The angular dependence of the bend sensitivities for the three outer core FPI cavities show an elegant “8”-shaped pattern, showing good symmetry. Additionally, the curvature sensitivities of FPI₂, FPI₄, and FPI₆ reach the maximum when θ = 0°, θ = 240°and θ = 120°respectively, which verifies that the above alignment process is reliable.

In order to obtain the specific sensitivity expression of every FPI, we represent the curvature sensitivities of the three FPIs as functions of the fiber orientation in cartesian coordinates, as shown in Figure 10a. The expression of the sinusoidal fitting curve can be written as follows:

$$S_2=(-0.006524+0.1957\cos (0.0175\theta )+0.002104\sin (0.0175\theta ))\begin{array}{c}\end{array}{\mathrm{nm}/\mathrm{m}}^{-1}$$

(9)

$$S_4=(-0.002587-0.09925\cos (0.0175\theta )-0.1726\sin (0.0175\theta ))\begin{array}{c}\end{array}{\mathrm{nm}/\mathrm{m}}^{-1}$$

(10)

$$S_6=(-0.001448-0.09804\cos (0.0175\theta )+0.1655\sin (0.0175\theta ))\begin{array}{c}\end{array}{\mathrm{nm}/\mathrm{m}}^{-1}$$

(11)

where $S_2$, $S_4$, $S_6$ are the sensitivities of the three FPIs, respectively.

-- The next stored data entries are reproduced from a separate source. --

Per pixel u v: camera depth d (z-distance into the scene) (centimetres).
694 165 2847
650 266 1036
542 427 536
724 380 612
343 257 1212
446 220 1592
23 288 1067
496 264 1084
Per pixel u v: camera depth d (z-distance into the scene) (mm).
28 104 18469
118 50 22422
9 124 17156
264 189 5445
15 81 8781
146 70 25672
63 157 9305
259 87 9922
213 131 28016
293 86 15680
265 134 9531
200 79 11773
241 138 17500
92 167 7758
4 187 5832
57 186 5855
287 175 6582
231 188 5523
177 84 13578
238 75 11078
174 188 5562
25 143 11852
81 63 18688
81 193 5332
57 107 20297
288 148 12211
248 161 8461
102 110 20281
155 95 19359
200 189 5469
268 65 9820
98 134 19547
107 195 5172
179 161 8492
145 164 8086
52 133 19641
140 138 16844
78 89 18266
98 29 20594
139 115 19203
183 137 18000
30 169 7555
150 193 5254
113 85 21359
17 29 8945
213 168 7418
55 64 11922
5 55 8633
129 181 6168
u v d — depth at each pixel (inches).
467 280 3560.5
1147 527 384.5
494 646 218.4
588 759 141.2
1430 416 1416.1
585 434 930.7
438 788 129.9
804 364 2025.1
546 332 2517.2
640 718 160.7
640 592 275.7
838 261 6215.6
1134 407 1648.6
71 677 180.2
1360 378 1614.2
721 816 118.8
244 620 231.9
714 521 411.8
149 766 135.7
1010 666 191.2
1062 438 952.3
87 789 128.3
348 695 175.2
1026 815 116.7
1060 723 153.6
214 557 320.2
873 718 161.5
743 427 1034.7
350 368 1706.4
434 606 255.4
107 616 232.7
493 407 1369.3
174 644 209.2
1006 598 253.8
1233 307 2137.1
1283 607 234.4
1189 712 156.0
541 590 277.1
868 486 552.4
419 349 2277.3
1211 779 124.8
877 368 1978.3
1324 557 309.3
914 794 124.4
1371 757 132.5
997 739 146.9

In order to test the performance of the system, we measured a set of spectra for nine random different curvature magnitudes $C_{1~9}$ in the range of 0 to 12.3 ${\mathrm{m}}^{-1}$ and orientations angles ${\theta }_{1~9}^R$ from 0° to 360°. For a set of curvature magnitudes $C_1$ and orientation angles ${\theta }_1^R$, the wavelength shifts in the three cores are $\mathsf{\Delta }{\lambda }_1^2$, $\mathsf{\Delta }{\lambda }_1^4$, $\mathsf{\Delta }{\lambda }_1^6$. The relationship between the wavelength shift and the curvature magnitude can be expressed as follows:

$$\mathsf{\Delta }{\lambda }_1^2=C_1(-0.006524+0.1957\cos (0.0175{\theta }_1^R)+0.002104\sin (0.0175{\theta }_1^R))$$

(12)

$$\mathsf{\Delta }{\lambda }_1^4=C_1(-0.002587-0.09925\cos (0.0175{\theta }_1^R)-0.1726\sin (0.0175{\theta }_1^R))$$

(13)

$$\mathsf{\Delta }{\lambda }_1^6=C_1(-0.001448-0.09804\cos (0.0175{\theta }_1^R)+0.1655\sin (0.0175{\theta }_1^R))$$

(14)

Any combination of two of these equations can solve $C_1$ and ${\theta }_1^R$. Thus, three combinations (FPI₂ and FPI₄, FPI₂ and FPI₆, FPI₄ and FPI₆) can be used to solve the parameters, and the final value can be averaged from the three reconstructions, giving a more accurate value [11]. The nine reconstructed values ($C_{1~9}^{\mathrm{Re}}$, ${\theta }_{1~9}^{\mathrm{Re}}$) through different combinations and the actual values ($C_{1~9}$, ${\theta }_{1~9}^R$) match well with each other in Figure 10b.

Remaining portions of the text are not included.